MASS-RAG: Multi-Agent Synthesis Retrieval-Augmented Generation

arXiv: 2604.18509 · PDF

Authors: Xingchen Xiao, Heyan Huang, Runheng Liu, Jincheng Xie

Primary category: cs.CL · all: cs.CL

Matched keywords: large language model, llm, agent, multi-agent, retrieval, rag, reasoning, inference

TL;DR

MASS-RAG 提出一种多智能体协作的检索增强生成框架，将证据处理拆分为摘要、抽取、推理三类角色化 agent，再由合成阶段整合输出，提升噪声/异构上下文下的回答质量。

Key Ideas

单一生成过程难以调和噪声、残缺、异构的检索证据。
将 RAG 解耦为角色化多 agent：summarization、extraction、reasoning。
专设 synthesis 阶段融合多视角中间证据再生成最终答案。
多中间证据视图利于互补信息对比与整合。

Approach

架构：检索 → 并行运行三类专职 agent（证据摘要 / 证据抽取 / 推理）→ 合成 agent 聚合中间输出 → 生成答案。
每个 agent 针对同一批检索文档产出不同粒度的中间表示，暴露多条证据路径。
合成阶段作为仲裁器对互补/冲突证据进行比较与整合。
摘要未说明具体 prompt 模板、agent 间通信协议或后端模型。

Experiments

四个 RAG benchmark（具体名未披露）。
对比强 RAG baseline（未具名）。
评估重点：证据分散在多段检索上下文时的表现。
摘要未给出数据集规模、检索器设置、评测指标等细节。

Results

声称在四个 benchmark 上"consistently"优于强 baseline。
在证据跨上下文分散的场景优势更明显。
摘要未提供具体数值增益，无法独立核实提升幅度。

Why It Matters

为嘈杂或长尾检索结果提供可组合的 agentic RAG 模式。
为实务派在 RAG pipeline 里显式引入角色分工、证据融合层提供模板。
对构建高可靠知识问答、企业 RAG 系统的工程师有借鉴价值。

Connections to Prior Work

Self-RAG、Chain-of-Note：显式证据处理/批注思路。
Multi-agent LLM 协作（AutoGen、MetaGPT、Debate）：角色化 agent 协同。
CRAG、RA-DIT 等鲁棒 RAG 方法：处理噪声/低质量检索。
Map-Reduce / hierarchical summarization for long context。

Open Questions

多 agent 带来的推理成本与延迟如何？
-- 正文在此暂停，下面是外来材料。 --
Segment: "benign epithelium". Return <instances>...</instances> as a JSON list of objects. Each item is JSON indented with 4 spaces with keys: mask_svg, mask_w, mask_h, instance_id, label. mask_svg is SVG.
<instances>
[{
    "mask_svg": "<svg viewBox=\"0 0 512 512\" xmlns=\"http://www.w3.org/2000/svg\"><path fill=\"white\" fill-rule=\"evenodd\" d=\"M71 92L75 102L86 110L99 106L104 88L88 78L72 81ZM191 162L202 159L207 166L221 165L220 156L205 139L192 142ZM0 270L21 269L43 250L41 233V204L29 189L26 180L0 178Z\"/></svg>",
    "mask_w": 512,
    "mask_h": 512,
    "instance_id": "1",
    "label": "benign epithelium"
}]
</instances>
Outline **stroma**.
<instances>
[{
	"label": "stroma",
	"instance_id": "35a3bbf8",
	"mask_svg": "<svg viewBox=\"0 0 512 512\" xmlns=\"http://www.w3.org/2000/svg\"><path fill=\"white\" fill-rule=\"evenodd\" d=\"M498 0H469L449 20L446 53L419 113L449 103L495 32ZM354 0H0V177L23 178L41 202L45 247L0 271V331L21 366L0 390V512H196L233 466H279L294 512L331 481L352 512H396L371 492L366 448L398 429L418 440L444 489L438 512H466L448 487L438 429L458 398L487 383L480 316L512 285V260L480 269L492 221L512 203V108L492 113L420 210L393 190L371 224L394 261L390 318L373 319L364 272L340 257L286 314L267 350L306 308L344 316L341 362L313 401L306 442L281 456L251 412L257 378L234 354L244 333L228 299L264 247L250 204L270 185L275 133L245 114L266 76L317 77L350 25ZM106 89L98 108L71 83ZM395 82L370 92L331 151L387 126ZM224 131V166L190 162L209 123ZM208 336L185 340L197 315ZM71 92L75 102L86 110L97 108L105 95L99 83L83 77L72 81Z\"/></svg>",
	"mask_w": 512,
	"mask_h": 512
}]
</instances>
是否值得单次调用的 N 倍 token？
各 agent 是否共享同一底座 LLM，是否需专门微调？
合成阶段如何处理 agent 间冲突证据？是否有显式投票或置信度？
在对抗性或高度冗余检索下鲁棒性如何？
与更强的单模型长上下文推理（如 Gemini / Claude 长窗）相比是否仍有优势？

Figures

Figure 1: Figure 1 (extracted from PDF)

Figure 2: Figure 2 (extracted from PDF)

Original abstract

Large language models (LLMs) are widely used in retrieval-augmented generation (RAG) to incorporate external knowledge at inference time. However, when retrieved contexts are noisy, incomplete, or heterogeneous, a single generation process often struggles to reconcile evidence effectively. We propose \textbf{MASS-RAG}, a multi-agent synthesis approach to retrieval-augmented generation that structures evidence processing into multiple role-specialized agents. MASS-RAG applies distinct agents for evidence summarization, evidence extraction, and reasoning over retrieved documents, and combines their outputs through a dedicated synthesis stage to produce the final answer. This design exposes multiple intermediate evidence views, allowing the model to compare and integrate complementary information before answer generation. Experiments on four benchmarks show that MASS-RAG consistently improves performance over strong RAG baselines, particularly in settings where relevant evidence is distributed across retrieved contexts.